Castro’nun ölümü bir dönemin, öncesiyle sonrasıyla 1968 devrimci dalgasının getirdiği şanlı mücadele ve zaferler döneminin bütünüyle kapanması anlamını taşıyor. Ama Latin Amerika’da olsun, Akdeniz yöresinde olsun, uzak Asya’da olsun, emperyalizmin kalbinde Madrid’de, Atina’da, Paris’te olsun, Ortadoğu’da Türk, Kürt, Arap, Fars halklarının bağrında olsun, devrim, anti-emperyalizm ve sosyalizm yeniden ayağa kalkıyor, kalkacaktır.

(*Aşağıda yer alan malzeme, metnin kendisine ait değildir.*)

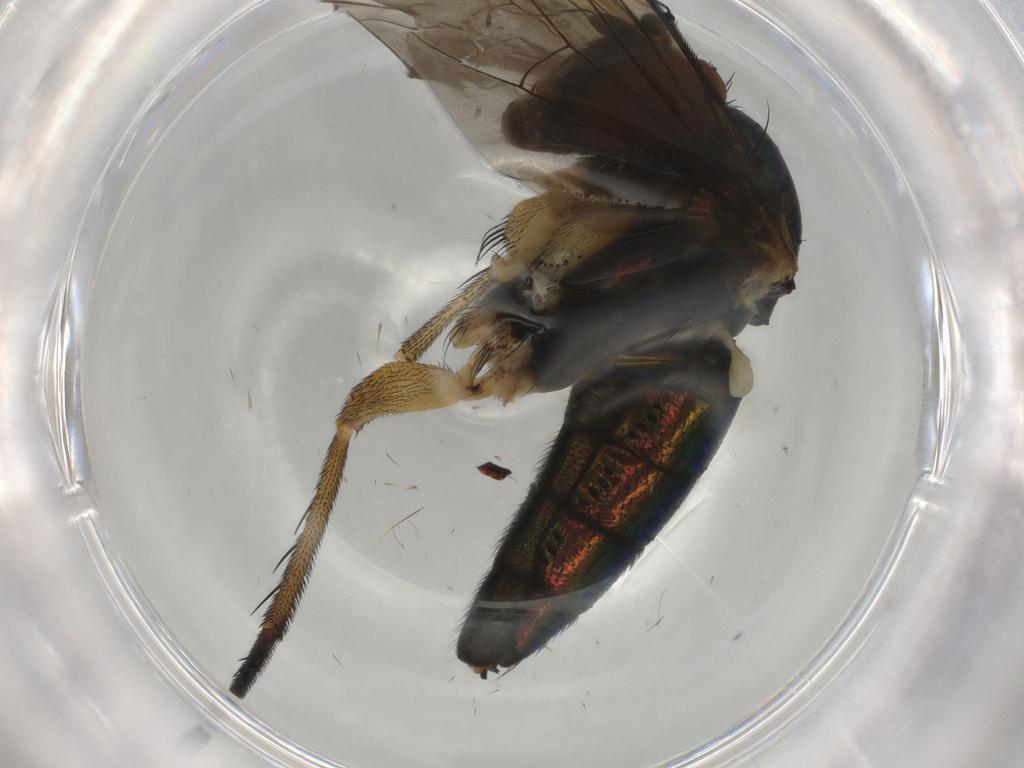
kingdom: Animalia
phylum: Arthropoda
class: Insecta
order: Diptera
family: Dolichopodidae
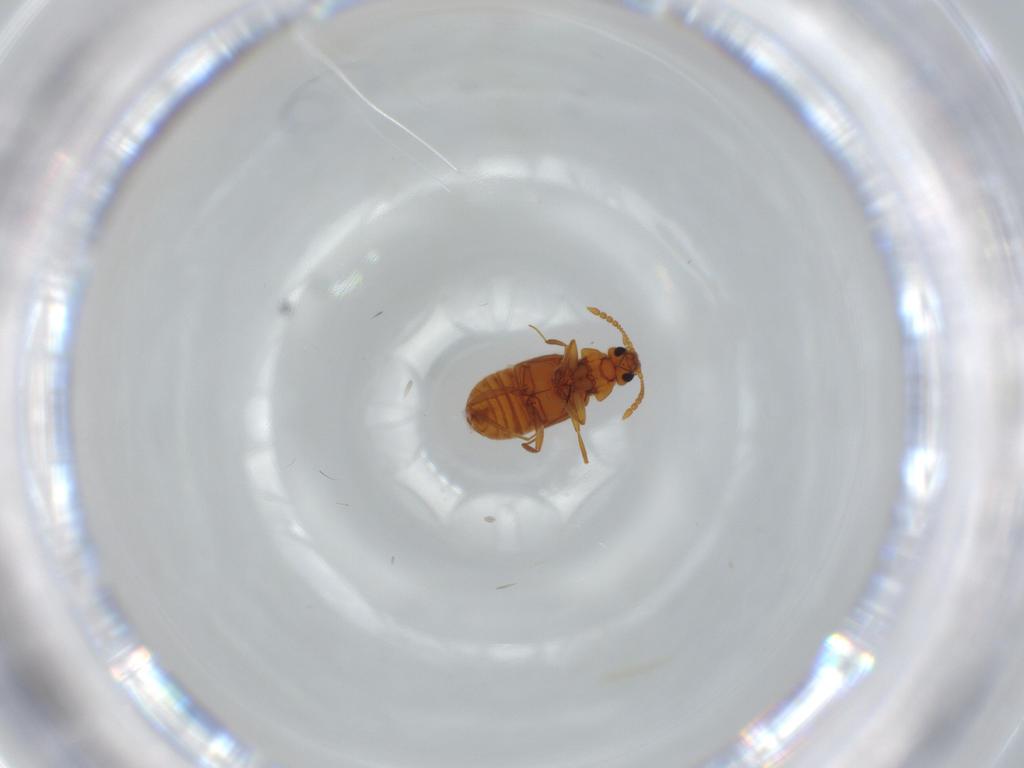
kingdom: Animalia
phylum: Arthropoda
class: Insecta
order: Coleoptera
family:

Fidel'in ölümü, Küba ile kapitalizm arasındaki en büyük moral engeli kuşkusuz ortadan kaldırmıştır. Kapitalist restorasyon hızlanacaktır. Ama Küba’da kapitalizmin ve Amerikan düzeninin yeniden hâkim kılınmasının kaçınılmaz olduğunu düşünenler, sosyalizmden umudunu kesmiş olanlardır. Belki de Küba teslim olmadan önce Arjantin’de ya da bir başka Latin Amerika ülkesinde işçi sınıfı iktidara gelecektir. Küba, bir kopuş olmaksızın, 1959’da girdiği sosyalizm yolunda, bu sefer kıta çapında bir birlik içerisinde yoluna devam edecektir.
O zaman, dünya devrimi yolundan koptuğu, Sovyet bürokrasisi ve onun Küba’daki uzantılarıyla uzlaştığı, Che’nin mirasını terk ettiği için eleştirdiğimiz Fidel Castro’nun adı, her şeye rağmen Latin dünyasında emperyalizmin düşmanı ve sosyalizmden sonuna kadar vazgeçmemiş bir önder olarak işçi sınıfının belleğindeki yerini alacaktır.